Not 'could', they do die of cancer and no human intervention can prevent it at our current tech level.
That's the only reason I'm still in this thread. Because I have a slim hope of seeing attempt at an answer. So far all I got is attempts at misdirection, which is super common.
> Before he did, I was shown a bone defect on an X-ray by someone else.
And you are sure this was real because X-rays never contain any artifacts that could be mistaken for a defect and radiologists are always 100% accurate.
> I was sitting on the floor straight legged and actually felt my leg moving against the floor as the fix took place.
Are you familiar with dowsing rods? Brain is perfectly capable of creating sensations of motions that are not real.
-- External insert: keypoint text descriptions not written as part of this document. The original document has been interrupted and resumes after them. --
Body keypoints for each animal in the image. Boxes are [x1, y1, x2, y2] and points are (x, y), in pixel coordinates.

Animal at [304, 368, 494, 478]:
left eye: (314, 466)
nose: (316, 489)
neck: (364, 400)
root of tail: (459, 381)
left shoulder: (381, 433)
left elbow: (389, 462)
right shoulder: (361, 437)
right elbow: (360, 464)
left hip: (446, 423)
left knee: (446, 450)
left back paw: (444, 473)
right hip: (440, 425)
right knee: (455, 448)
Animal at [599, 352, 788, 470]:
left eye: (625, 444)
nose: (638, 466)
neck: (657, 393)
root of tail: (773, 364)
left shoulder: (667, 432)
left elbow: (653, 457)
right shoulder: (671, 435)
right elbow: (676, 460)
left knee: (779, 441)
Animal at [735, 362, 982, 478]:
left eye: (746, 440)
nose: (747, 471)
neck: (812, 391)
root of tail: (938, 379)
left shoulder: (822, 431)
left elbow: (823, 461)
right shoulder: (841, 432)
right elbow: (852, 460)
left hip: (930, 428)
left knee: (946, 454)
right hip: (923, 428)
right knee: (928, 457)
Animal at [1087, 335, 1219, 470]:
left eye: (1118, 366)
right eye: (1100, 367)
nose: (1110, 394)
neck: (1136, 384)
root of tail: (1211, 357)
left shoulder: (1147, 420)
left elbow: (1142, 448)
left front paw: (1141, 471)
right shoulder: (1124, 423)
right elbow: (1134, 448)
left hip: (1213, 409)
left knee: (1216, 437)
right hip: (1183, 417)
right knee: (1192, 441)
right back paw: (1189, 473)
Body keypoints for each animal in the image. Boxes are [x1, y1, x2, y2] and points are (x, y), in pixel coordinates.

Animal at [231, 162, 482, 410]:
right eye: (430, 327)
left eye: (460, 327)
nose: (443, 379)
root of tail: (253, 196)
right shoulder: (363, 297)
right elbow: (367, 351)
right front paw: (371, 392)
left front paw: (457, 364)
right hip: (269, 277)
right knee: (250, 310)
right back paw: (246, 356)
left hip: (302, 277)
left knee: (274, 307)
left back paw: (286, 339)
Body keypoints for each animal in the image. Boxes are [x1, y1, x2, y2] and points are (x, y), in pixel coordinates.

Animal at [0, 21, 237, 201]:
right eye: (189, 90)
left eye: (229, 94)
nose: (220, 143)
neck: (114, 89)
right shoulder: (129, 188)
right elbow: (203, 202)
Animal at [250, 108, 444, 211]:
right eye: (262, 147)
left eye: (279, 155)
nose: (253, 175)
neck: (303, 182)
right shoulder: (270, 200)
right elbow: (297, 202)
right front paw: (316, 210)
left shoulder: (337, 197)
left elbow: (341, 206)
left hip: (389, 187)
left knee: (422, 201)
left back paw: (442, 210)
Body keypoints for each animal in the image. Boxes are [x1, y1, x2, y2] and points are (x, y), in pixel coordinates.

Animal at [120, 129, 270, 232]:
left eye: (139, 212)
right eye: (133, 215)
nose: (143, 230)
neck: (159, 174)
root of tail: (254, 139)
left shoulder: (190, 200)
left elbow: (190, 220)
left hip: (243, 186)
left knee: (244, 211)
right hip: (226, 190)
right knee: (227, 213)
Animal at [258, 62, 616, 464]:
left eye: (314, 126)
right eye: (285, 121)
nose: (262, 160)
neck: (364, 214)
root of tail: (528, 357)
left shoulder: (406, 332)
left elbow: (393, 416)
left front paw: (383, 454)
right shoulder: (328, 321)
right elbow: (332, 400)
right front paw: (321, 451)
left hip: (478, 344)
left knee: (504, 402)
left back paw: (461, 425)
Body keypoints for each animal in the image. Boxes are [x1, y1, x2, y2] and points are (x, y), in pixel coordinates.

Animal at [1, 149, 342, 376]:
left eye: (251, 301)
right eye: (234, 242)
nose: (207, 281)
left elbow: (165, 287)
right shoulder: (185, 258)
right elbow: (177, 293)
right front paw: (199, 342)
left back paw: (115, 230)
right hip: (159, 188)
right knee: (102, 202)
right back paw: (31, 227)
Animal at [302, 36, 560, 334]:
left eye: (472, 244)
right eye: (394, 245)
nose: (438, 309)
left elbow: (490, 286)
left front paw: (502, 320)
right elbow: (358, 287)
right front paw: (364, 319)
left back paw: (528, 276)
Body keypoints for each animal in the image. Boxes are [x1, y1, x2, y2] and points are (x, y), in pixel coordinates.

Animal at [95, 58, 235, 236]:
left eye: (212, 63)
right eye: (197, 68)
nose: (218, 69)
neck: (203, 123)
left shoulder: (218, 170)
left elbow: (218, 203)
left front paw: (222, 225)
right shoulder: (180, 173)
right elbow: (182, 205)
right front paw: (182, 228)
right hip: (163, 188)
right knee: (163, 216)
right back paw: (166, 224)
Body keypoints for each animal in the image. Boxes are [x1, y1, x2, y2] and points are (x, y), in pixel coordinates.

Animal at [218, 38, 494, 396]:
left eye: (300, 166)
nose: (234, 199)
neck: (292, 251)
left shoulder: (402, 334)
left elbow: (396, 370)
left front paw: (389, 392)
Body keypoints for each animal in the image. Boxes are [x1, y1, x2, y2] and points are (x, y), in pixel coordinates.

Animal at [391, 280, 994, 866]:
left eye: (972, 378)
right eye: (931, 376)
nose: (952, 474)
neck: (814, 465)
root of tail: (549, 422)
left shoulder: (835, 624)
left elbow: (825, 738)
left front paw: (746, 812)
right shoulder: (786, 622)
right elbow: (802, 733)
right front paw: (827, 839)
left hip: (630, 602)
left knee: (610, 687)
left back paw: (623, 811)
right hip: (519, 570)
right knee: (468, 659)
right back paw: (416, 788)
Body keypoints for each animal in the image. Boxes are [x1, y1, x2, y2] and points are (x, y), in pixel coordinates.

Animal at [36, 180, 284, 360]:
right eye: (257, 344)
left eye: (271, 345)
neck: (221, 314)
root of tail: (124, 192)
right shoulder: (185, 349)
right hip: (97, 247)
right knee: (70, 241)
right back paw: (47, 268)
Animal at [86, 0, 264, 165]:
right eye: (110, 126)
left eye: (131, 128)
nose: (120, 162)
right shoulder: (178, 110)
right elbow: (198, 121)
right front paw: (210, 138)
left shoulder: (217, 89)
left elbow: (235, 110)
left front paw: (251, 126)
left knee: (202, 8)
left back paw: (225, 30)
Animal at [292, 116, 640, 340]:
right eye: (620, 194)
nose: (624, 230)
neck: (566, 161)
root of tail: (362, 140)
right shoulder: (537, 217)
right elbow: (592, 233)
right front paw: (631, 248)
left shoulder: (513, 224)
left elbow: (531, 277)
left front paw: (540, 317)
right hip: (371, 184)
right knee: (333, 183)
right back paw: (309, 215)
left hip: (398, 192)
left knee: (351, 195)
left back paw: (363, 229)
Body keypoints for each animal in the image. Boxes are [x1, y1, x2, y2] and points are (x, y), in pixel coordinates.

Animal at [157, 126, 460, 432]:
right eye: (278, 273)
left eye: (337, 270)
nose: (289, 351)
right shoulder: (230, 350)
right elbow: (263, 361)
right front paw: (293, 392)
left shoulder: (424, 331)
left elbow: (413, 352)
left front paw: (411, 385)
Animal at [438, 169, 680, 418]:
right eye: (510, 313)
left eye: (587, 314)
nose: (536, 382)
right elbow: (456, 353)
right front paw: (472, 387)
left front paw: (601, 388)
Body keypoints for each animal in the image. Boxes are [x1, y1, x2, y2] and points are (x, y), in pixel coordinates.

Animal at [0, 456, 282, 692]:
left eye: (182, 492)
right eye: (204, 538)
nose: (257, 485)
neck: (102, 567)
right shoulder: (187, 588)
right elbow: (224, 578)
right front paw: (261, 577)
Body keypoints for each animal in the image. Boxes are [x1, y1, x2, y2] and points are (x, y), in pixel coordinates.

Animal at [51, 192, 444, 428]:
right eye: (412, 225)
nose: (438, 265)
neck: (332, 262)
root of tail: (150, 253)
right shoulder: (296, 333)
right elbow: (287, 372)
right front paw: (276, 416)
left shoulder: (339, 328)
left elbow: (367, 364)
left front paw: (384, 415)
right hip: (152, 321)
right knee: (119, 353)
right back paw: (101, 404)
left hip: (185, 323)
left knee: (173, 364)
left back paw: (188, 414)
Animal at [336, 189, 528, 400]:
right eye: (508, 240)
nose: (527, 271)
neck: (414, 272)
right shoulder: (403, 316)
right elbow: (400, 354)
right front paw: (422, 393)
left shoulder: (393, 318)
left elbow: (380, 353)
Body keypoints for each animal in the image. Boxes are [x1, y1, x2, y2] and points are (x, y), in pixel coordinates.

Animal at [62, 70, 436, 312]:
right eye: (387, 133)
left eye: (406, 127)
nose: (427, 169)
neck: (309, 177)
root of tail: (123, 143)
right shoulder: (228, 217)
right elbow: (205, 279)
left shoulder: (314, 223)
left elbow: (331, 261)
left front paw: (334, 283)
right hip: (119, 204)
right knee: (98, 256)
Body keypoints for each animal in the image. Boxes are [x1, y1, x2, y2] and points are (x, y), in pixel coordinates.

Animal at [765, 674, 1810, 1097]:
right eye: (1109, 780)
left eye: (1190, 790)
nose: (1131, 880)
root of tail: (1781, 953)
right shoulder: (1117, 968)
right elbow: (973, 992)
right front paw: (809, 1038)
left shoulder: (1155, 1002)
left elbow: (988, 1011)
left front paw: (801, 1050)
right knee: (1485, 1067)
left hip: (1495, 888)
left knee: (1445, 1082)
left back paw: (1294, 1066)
Especially when it's put in impressionable state by yourself or a skillfull fraud or both.
> Then I got another X-ray from Kaiser Permanente and it showed the defect was gone, even though I specifically told them what to look for (meaning they took exactly the correct X-ray to show it).
If you weren't "fixed" the result of the second test would be exactly the same as it was. It was just a simple case of more precise and targetted measurement revealing the error in the initial one. Yet you chose to remember it as firsthand evidence of existence of miracles.
There's really no reason for me to to reiterate what atheists said online for last two decades. Just go online and look what they have to say about miracles, faith healers and such.